The first two floors of Heald’s building, along with train platforms themselves, were a monument to American consumerism, with all manner of high-end coffee shops and juice chains and sausage-and-egg-patty pushers who were desperate to feed you the pork while you fed them the bacon. The building also housed two corporate newsstands, both owned by the same company, each even sharing the same name and sign, just one floor apart. The sad state of the world seemed to be suggest that soon everything printed would fade away.
This truly disappointed Heald. How funny it would be, he thought, to have some future alien race come to our unpeopled planet to find that all physical records of man’s social life had vanished over a relatively short period, as if we had decided to start covering our tracks for some reason after the turn of the twenty-first century. As if humans had grown so embarrassed, perhaps even disgusted and disheartened with their own actions, that we collectively decided to no longer keep physical evidence and just left everything to drift into the electronic winds—no material proof, no eyewitness to corroborate the mistakes that we made and chose to ignore. Those aliens would find Plato’s writings, the great works of Shakespeare and Homer, even the proud documents of the founding fathers, but please, for the love of their alien gods, let them not find evidence of our social media accounts…
The end of man, Heald assured himself, would not go down in history books, because there would be no books in the physical world for it to go down into.
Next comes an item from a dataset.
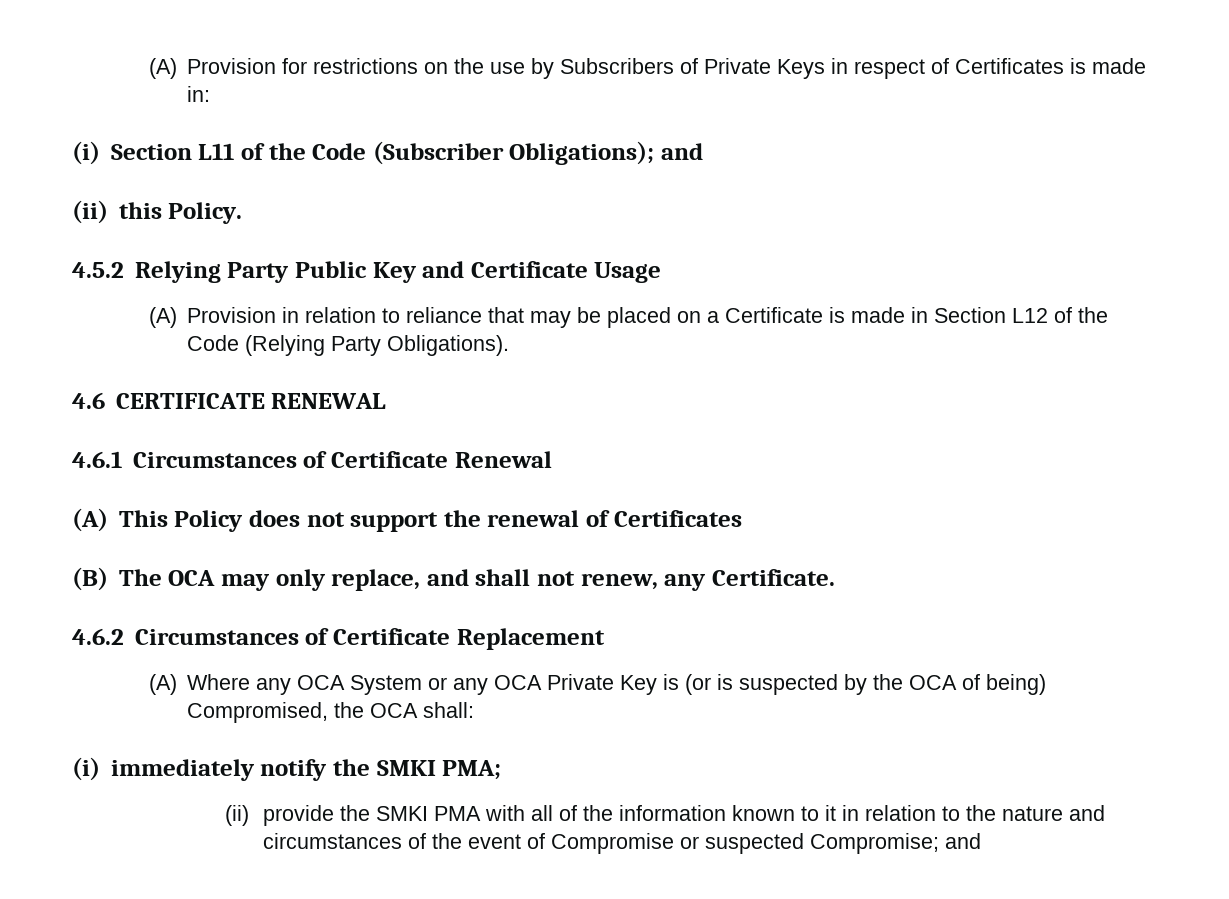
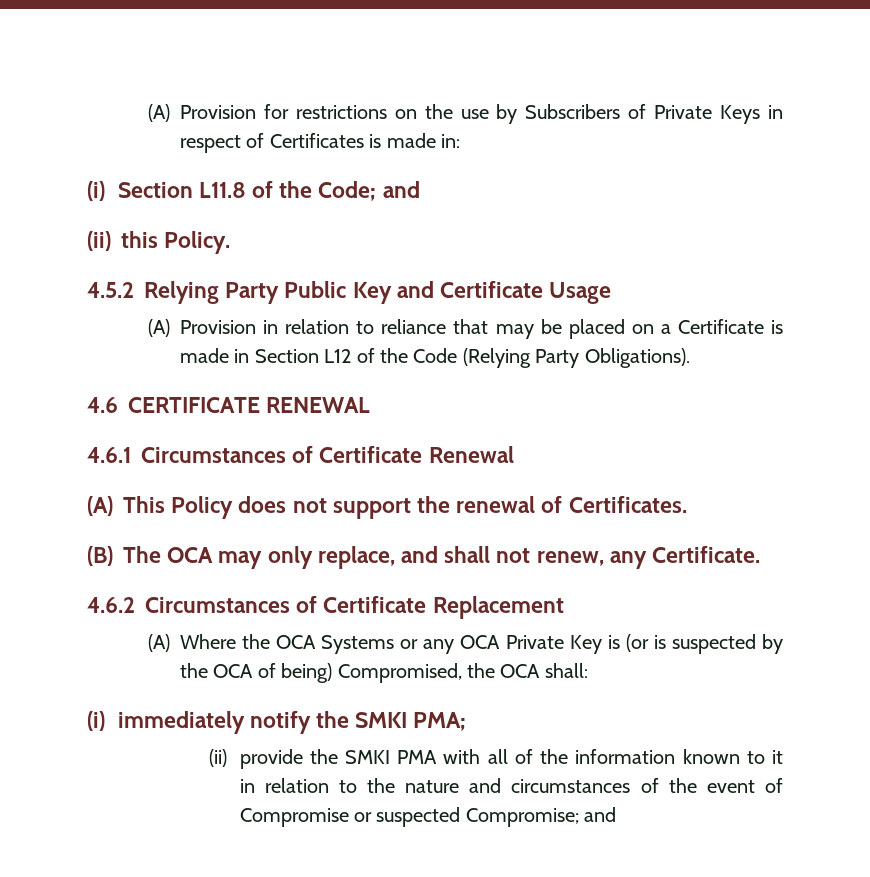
[198,141,655,165] L11 of the Code (Subscriber Obligations); -> [198,181,377,201] L11.8 of the Code;
[613,510,742,527] Certificates -> [568,496,687,513] Certificates.
[256,675,423,695] any OCA System -> [242,634,395,654] the OCA Systems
It would happen live and through electronic news feeds, stored away into some server warehouse, somewhere that might not make it through the crisis. All of humankind’s greatest and most wondrous achievements throughout history will have existed in some form of print or permanence, one way or another, yet, the crux of humanity’s slip into non-existence from sheer disregard for thought would likely forever be lost in an electronic grid, some inaccessible data storage container or a server locked away in a chilly warehouse deep in some remote region of Idaho.